´Apoteosis de un nuevo clericalismo´, Juan José López Burniol

Tras su indiferencia inicial, el Imperio Romano persiguió a la Iglesia durante 250 años, hasta que acabó aceptándola. Esto tuvo lugar el año 313 con el Edicto de Milán, dictado por el emperador Constantino, que legalizó la religión cristiana. Pero fue en el año 380 cuando, siendo emperador Teodosio, se hizo del cristianismo la religión oficial del Imperio. Inmediatamente, se suprimieron, con la fuerza secular de la ley, diversas herejías surgidas por doquier. Y, a partir de este momento, la utilización de la ley civil –del brazo secular– por la Iglesia ha sido constante mientras ha podido –lo que en algunos casos ha sucedido hasta ayer mismo– para mantener su hegemonía sobre la sociedad, básicamente mediante el control de la educación y del derecho de familia (matrimonio y divorcio).
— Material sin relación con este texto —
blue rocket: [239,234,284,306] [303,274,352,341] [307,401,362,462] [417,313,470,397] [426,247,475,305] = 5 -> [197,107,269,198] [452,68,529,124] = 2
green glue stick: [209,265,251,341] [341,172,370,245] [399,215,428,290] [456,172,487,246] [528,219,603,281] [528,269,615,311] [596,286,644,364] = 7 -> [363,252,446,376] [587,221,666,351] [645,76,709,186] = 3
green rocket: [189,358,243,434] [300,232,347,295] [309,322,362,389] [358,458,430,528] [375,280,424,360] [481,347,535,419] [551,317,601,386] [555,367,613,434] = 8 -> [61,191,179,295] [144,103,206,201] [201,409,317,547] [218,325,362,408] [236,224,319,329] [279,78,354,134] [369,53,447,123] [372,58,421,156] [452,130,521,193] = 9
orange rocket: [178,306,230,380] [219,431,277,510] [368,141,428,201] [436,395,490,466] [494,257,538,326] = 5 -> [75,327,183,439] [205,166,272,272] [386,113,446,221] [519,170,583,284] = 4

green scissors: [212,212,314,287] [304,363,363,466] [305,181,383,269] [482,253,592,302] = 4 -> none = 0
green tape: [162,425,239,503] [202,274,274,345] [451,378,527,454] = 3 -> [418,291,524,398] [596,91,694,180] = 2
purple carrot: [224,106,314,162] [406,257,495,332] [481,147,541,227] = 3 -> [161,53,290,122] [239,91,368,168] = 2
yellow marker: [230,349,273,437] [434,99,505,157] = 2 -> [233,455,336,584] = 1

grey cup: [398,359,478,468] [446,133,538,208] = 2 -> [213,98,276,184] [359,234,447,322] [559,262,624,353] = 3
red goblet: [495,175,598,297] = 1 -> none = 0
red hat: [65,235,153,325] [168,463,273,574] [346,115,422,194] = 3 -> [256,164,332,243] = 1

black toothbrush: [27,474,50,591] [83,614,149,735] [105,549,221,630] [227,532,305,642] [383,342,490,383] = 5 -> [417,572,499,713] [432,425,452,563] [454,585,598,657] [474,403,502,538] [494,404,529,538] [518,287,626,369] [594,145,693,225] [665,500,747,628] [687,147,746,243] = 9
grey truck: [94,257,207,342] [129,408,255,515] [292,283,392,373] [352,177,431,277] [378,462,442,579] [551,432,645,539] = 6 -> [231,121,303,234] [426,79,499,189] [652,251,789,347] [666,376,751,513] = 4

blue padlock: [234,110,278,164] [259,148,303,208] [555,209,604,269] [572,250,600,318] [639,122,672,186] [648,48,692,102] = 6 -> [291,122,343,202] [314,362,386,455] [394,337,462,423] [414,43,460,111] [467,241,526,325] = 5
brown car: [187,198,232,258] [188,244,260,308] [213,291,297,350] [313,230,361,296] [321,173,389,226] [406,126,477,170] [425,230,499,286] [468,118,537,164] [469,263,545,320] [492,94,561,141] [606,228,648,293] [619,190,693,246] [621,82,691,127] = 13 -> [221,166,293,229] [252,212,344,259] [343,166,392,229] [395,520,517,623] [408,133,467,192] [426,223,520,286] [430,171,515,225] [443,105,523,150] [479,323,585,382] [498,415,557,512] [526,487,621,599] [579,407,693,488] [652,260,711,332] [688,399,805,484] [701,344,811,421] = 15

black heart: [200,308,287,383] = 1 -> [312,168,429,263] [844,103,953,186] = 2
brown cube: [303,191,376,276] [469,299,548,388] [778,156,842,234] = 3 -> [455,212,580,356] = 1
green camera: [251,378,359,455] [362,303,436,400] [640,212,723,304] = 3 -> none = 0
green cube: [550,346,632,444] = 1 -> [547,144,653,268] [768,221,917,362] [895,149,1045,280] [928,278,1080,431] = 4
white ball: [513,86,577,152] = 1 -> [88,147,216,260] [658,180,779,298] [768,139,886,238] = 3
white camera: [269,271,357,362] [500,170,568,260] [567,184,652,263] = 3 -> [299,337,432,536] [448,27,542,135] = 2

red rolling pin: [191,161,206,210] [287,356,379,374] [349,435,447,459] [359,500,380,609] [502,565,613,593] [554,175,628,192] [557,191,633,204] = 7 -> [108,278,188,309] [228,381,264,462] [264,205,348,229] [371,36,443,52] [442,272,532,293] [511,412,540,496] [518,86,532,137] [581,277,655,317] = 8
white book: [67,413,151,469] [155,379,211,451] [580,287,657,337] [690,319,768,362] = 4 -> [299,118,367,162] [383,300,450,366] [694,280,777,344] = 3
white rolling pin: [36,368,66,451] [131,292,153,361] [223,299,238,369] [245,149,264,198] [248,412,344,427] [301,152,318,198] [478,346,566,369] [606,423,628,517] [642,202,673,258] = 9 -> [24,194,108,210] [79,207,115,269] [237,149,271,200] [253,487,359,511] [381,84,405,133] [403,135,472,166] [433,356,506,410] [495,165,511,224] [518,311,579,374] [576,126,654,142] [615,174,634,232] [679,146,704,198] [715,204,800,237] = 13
Pero una tradición tan larga –15 siglos– de aprovechamiento de los resortes del poder civil para imponer una determinada concepción de la vida –un sistema de ideas y creencias– no se diluye como si nada. Su influjo perdura no solo en los fieles que perseveran en la fe, sino también en aquellos que, habiendo roto con ella, siguen considerando a la ley –respaldada por la fuerza coactiva del Estado– como el medio adecuado para hacer prevalecer su concepción del mundo y su escala de valores. De lo que resulta que, siendo distintos y contrapuestos los idearios de ambos grupos, idénticas son sus actitudes a la hora de imponer sus ideas usando, cuando pueden, la fuerza de la ley.

De ninguno de ambos grupos puede decirse que sea laico. Porque la laicidad significa –escribe Claudio Magris– «tolerancia, duda también respecto de las propias certezas, autoironía, desmitificación de todos los ídolos», por lo que «no solo el clericalismo injerente e intolerante es lo contrario de esta laicidad, sino también la cultura o pseudocultura radicaloiode y secularizada dominante, en la medida que está caracterizada por un narcisismo petulante, ansioso por revestirse de una aureola ideológica y por declamar nobles batallas. El respeto laico de la razón no está garantizado de antemano ni por la fe ni por su rechazo».